The one that I have spent the the last six weeks getting over. Coping with the hurt, pulling myself out of the abyss of unhappiness to move forward again. It's been tough, and I thought I'd got there.

In fact I went to stay with the friends who held me metaphorically in the bad weeks, last weekend and he was out of my system completely. Enough that I enjoyed a flirtation with a gorgeous sailor (nothing else Trix, just a fun conversation!)

I started on the journey home and he'd text me for the first time since we ended. I answered, he sent another, I answered over the next four hours as I travelled home. Then he phoned me.


WHY?

Was he bored, lonely, out of his latest relationship. He seemed to be wanting contact not because it was me, as was born out of the phone call when he wanted to talk about the woman in Australia who apparently phoned him for an hour and a half a few days before. Did I need any of this..... not much.

Then he ended the call.

And I haven't heard from him since.

And where I've ended up is with another headfuck job. I didn't need this, I certainly didn't want it. I really don't want to spend my time hoping that he'll phone me anytime soon and tell me that he really does want to get back together.

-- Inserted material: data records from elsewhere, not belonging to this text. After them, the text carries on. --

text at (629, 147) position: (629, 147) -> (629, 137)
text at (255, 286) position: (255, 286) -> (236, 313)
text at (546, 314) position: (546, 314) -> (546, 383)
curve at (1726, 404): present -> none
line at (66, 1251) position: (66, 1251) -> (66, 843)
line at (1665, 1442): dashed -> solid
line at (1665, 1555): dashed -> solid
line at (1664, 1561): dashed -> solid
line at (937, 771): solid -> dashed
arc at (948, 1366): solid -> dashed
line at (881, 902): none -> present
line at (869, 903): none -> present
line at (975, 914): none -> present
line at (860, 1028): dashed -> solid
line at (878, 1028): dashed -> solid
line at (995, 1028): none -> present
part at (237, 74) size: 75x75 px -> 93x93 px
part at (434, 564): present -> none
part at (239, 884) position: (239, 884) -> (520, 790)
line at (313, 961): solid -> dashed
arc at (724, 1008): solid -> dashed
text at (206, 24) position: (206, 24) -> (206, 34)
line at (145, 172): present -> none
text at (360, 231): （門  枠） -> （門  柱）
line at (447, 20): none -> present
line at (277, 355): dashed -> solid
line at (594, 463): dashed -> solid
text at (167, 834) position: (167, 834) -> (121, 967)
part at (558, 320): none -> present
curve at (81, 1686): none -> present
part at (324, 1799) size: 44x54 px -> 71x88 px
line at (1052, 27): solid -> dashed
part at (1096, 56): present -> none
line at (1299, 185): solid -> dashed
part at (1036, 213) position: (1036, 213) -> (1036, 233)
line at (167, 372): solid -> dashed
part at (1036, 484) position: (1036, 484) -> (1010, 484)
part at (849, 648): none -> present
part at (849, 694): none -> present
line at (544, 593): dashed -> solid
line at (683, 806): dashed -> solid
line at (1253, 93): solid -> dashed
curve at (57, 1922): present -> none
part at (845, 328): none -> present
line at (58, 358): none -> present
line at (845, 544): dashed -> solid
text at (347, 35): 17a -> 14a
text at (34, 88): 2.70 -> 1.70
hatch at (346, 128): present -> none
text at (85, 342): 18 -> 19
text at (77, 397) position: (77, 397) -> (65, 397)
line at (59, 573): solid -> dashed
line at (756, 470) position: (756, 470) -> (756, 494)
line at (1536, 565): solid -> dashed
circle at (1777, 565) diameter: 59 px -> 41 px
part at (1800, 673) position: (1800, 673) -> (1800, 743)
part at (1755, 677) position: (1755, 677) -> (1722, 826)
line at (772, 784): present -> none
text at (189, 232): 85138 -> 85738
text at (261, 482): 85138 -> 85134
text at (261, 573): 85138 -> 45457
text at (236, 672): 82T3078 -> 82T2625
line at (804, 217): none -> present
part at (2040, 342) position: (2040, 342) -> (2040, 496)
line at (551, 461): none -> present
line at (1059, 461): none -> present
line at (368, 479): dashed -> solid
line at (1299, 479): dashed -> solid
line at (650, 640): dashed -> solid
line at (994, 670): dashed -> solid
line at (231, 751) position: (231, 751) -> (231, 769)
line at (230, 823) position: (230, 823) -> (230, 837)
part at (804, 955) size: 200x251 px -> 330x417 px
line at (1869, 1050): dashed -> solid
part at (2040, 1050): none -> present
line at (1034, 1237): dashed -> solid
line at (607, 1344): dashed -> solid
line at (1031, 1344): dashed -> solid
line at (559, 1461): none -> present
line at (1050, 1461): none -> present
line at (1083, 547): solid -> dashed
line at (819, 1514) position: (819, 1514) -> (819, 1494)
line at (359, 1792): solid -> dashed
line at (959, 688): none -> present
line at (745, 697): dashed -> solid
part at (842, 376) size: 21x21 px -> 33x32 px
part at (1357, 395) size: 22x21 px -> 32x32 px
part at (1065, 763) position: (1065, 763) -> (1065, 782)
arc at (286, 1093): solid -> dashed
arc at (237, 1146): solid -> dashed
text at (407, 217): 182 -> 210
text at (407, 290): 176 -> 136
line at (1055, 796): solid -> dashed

I know two things, one my heart is not in agreement with my head. And it would be an absolute disaster.Not of course that he has offered anything, it's merely my imagination going into emotional overdrive and my head telling me to get a grip. And I'd sorted them out so they were working alongside each other not in opposition!!!!

Added to that I have been informed by youngest with attitude that if he ever claps eyes on him again he'll head butt him for his behaviour to me during the time we were together.

So I'm writing this as a way to get myself back on track.

I'm worth more than either of these selfish men, who think 'hey I'm lonely' or whatever and I'll give byrd a call and she'll make it better.

Go away leave me alone I don't want to play. I just have to keep telling myself that and sooner or later I will as usual totally feel and believe it!!!!!

The photgraph is of a place called Lovers Leap in Dovedale, Nicely ironic I think!